* Work instructions: An unchanged copy of each entry below is needed; keep the pictures out of it.
Information supplied Start Marker
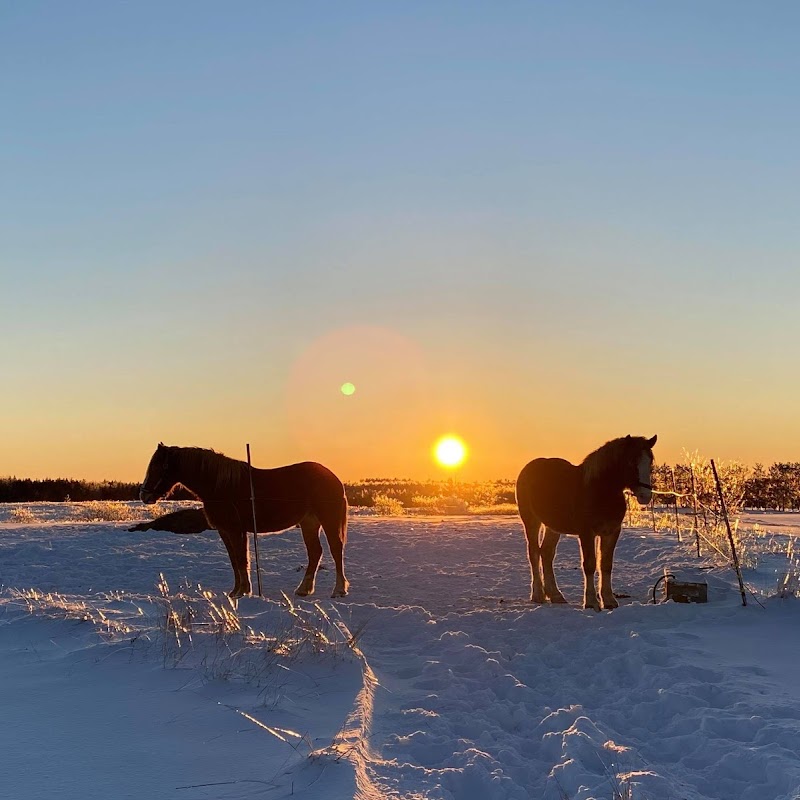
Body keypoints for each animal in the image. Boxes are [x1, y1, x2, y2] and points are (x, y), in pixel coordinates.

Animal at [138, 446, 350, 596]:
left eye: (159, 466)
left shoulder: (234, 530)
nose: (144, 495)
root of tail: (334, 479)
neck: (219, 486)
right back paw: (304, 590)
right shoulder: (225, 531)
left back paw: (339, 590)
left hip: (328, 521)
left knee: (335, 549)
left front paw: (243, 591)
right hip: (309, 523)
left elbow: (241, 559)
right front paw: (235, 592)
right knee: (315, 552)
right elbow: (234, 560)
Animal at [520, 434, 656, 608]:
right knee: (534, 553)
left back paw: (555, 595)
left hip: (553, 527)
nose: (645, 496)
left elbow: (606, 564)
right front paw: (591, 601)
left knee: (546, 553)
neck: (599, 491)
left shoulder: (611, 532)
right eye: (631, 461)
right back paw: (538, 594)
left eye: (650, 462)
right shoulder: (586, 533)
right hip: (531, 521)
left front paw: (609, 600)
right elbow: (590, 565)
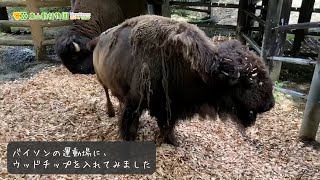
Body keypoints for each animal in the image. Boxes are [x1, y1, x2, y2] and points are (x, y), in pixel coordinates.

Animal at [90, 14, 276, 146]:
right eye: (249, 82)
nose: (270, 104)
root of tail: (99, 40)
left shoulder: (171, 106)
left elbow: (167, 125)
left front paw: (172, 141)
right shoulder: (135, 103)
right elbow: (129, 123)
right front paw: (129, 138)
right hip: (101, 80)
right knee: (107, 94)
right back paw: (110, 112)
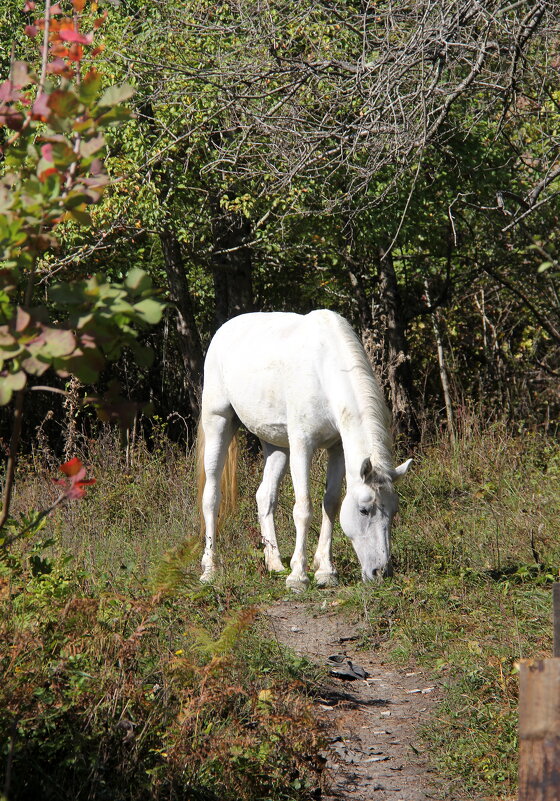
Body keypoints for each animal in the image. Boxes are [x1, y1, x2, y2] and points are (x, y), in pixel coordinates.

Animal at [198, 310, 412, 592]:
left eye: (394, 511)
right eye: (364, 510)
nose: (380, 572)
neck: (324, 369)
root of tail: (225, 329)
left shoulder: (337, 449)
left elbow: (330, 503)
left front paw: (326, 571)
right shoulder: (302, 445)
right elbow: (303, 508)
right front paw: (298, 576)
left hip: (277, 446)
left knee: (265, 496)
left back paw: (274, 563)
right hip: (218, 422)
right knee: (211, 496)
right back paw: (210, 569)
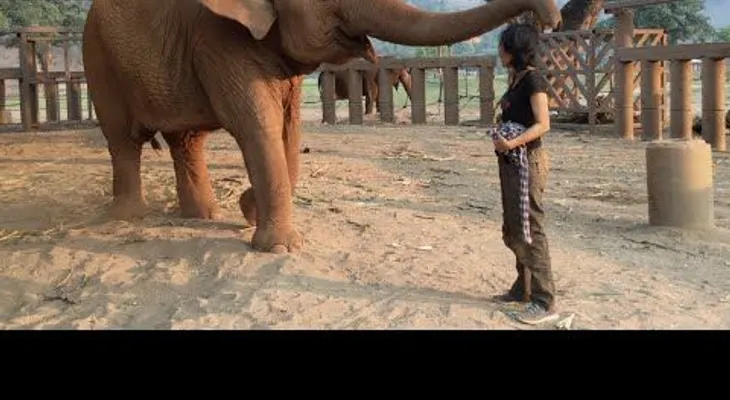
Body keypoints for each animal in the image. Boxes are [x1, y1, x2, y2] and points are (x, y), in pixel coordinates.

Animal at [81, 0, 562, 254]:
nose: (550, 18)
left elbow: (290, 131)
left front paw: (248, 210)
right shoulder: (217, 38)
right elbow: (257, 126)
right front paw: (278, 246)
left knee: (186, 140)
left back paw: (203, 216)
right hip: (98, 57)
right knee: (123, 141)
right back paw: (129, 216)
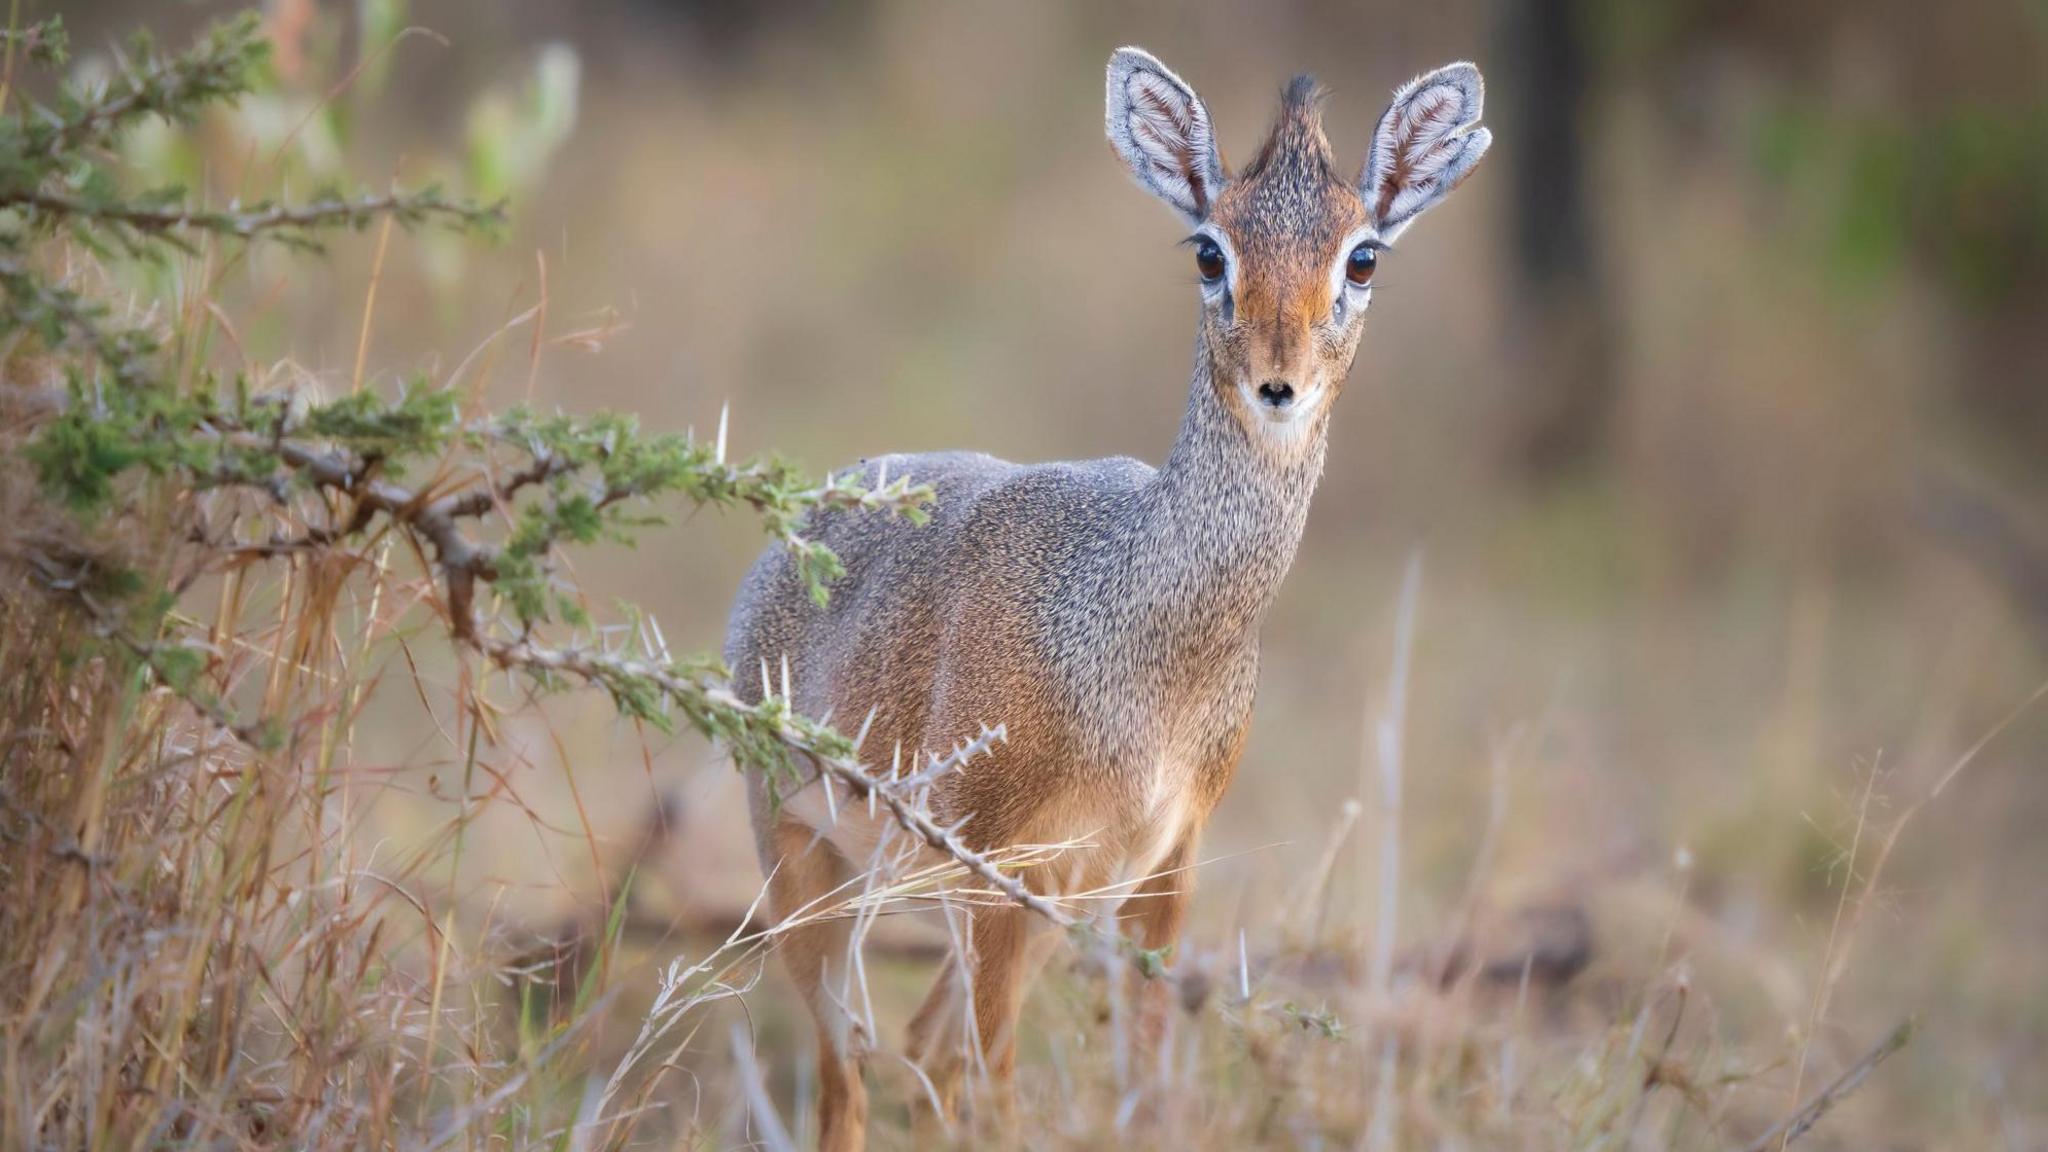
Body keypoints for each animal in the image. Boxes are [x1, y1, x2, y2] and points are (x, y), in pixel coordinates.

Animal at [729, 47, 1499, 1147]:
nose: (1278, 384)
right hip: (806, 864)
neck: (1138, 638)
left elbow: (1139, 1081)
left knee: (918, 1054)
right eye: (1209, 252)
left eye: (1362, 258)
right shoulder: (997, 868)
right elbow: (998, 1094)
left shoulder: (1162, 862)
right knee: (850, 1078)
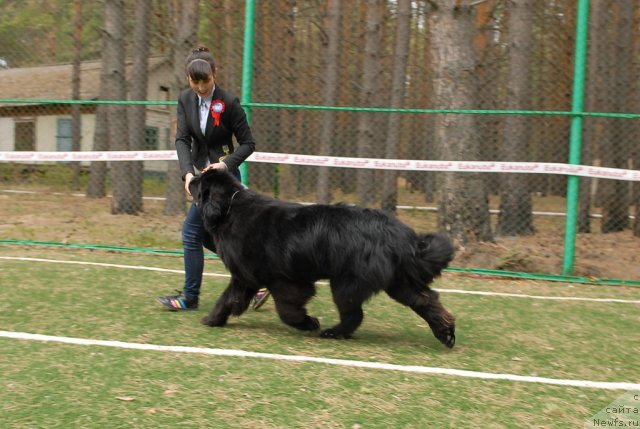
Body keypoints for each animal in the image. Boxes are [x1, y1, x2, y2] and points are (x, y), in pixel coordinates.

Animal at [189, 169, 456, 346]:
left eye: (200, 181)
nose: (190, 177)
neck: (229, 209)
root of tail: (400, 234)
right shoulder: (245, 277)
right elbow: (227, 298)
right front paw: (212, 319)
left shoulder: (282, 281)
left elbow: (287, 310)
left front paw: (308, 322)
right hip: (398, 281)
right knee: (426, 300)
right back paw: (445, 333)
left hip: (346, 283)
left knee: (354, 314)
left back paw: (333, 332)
Information supplied End Marker
* Completed task:
Body keypoints for each animal in the image. Boxes are [x1, y1, x2, y2] and points are (x, y), in pixel coordinates.

Animal at [138, 446, 350, 596]:
left eye: (159, 466)
left shoulder: (234, 530)
nose: (144, 495)
root of tail: (334, 479)
neck: (219, 486)
right back paw: (304, 590)
right shoulder: (225, 531)
left back paw: (339, 590)
left hip: (328, 521)
left knee: (335, 549)
left front paw: (243, 591)
right hip: (309, 523)
left elbow: (241, 559)
right front paw: (235, 592)
right knee: (315, 552)
right elbow: (234, 560)
Animal at [520, 434, 656, 608]:
right knee: (534, 553)
left back paw: (555, 595)
left hip: (553, 527)
nose: (645, 496)
left elbow: (606, 564)
right front paw: (591, 601)
left knee: (546, 553)
neck: (599, 491)
left shoulder: (611, 532)
right eye: (631, 461)
right back paw: (538, 594)
left eye: (650, 462)
right shoulder: (586, 533)
right hip: (531, 521)
left front paw: (609, 600)
right elbow: (590, 565)
Body keypoints for each animal in the image. Boxes are [x1, y1, x2, y2] and points are (x, y), in pixel coordinates.

Animal at [90, 14, 276, 146]:
right eye: (249, 82)
nose: (270, 104)
root of tail: (99, 40)
left shoulder: (171, 106)
left elbow: (167, 125)
left front paw: (172, 141)
right shoulder: (135, 103)
right elbow: (129, 123)
right front paw: (129, 138)
right hip: (101, 80)
right knee: (107, 94)
right back paw: (110, 112)
Body keypoints for each animal in the image. Boxes are [x1, y1, x2, y2] and points are (x, y), in pixel coordinates.

Animal at [198, 310, 412, 592]:
left eye: (394, 511)
right eye: (364, 510)
nose: (380, 572)
neck: (324, 369)
root of tail: (225, 329)
left shoulder: (337, 449)
left elbow: (330, 503)
left front paw: (326, 571)
right shoulder: (302, 445)
right elbow: (303, 508)
right front paw: (298, 576)
left hip: (277, 446)
left knee: (265, 496)
left back paw: (274, 563)
right hip: (218, 422)
right knee: (211, 496)
right back paw: (210, 569)
Body keypoints for each animal in the image. Boxes are [x1, y1, x2, y2] and points are (x, y), in pixel coordinates.

Animal at [81, 0, 562, 254]:
nose: (550, 18)
left elbow: (290, 131)
left front paw: (248, 210)
right shoulder: (217, 38)
right elbow: (257, 126)
right front paw: (278, 246)
left knee: (186, 140)
left back paw: (203, 216)
right hip: (98, 57)
right knee: (123, 141)
right back paw: (129, 216)
Body keypoints for each animal in the image. Boxes are [x1, y1, x2, y2] and points are (x, y), in pixel coordinates.

Animal at [729, 47, 1499, 1147]:
nose: (1278, 384)
right hip: (806, 864)
neck: (1138, 638)
left elbow: (1139, 1081)
left knee: (918, 1054)
right eye: (1209, 252)
left eye: (1362, 258)
right shoulder: (997, 868)
right elbow: (998, 1094)
left shoulder: (1162, 862)
right knee: (850, 1078)
Body keypoints for each animal in the image. Boxes are [x1, y1, x2, y2] and points are (x, y), in pixel coordinates.

Animal at [189, 169, 456, 346]:
left eye: (200, 181)
nose: (190, 177)
neck: (229, 209)
root of tail: (400, 234)
right shoulder: (245, 277)
right elbow: (227, 298)
right front paw: (212, 319)
left shoulder: (282, 281)
left elbow: (287, 310)
left front paw: (308, 322)
right hip: (398, 281)
right knee: (426, 300)
right back paw: (445, 333)
left hip: (346, 283)
left knee: (354, 314)
left back paw: (333, 332)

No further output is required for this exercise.